Task details.
Skip the images and copy each record exactly as written.

Records provided.
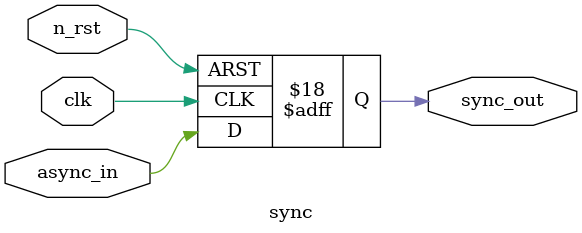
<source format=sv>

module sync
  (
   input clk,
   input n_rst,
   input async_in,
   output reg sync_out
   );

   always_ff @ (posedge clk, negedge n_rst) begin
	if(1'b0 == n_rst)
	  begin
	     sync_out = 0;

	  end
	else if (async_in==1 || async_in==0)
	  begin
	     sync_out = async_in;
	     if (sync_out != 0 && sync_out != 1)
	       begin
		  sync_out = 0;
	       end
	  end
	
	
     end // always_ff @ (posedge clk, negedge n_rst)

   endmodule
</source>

Your response.
<source format=sv>

module sync
  (
   input clk,
   input n_rst,
   input async_in,
   output reg sync_out
   );

   always_ff @ (posedge clk, negedge n_rst) begin
	if(1'b0 == n_rst)
	  begin
	     sync_out = 0;

	  end
	else if (async_in==1 || async_in==0)
	  begin
	     sync_out = async_in;
	     if (sync_out != 0 && sync_out != 1)
	       begin
		  sync_out = 0;
	       end
	  end
	
	
     end // always_ff @ (posedge clk, negedge n_rst)

   endmodule
</source>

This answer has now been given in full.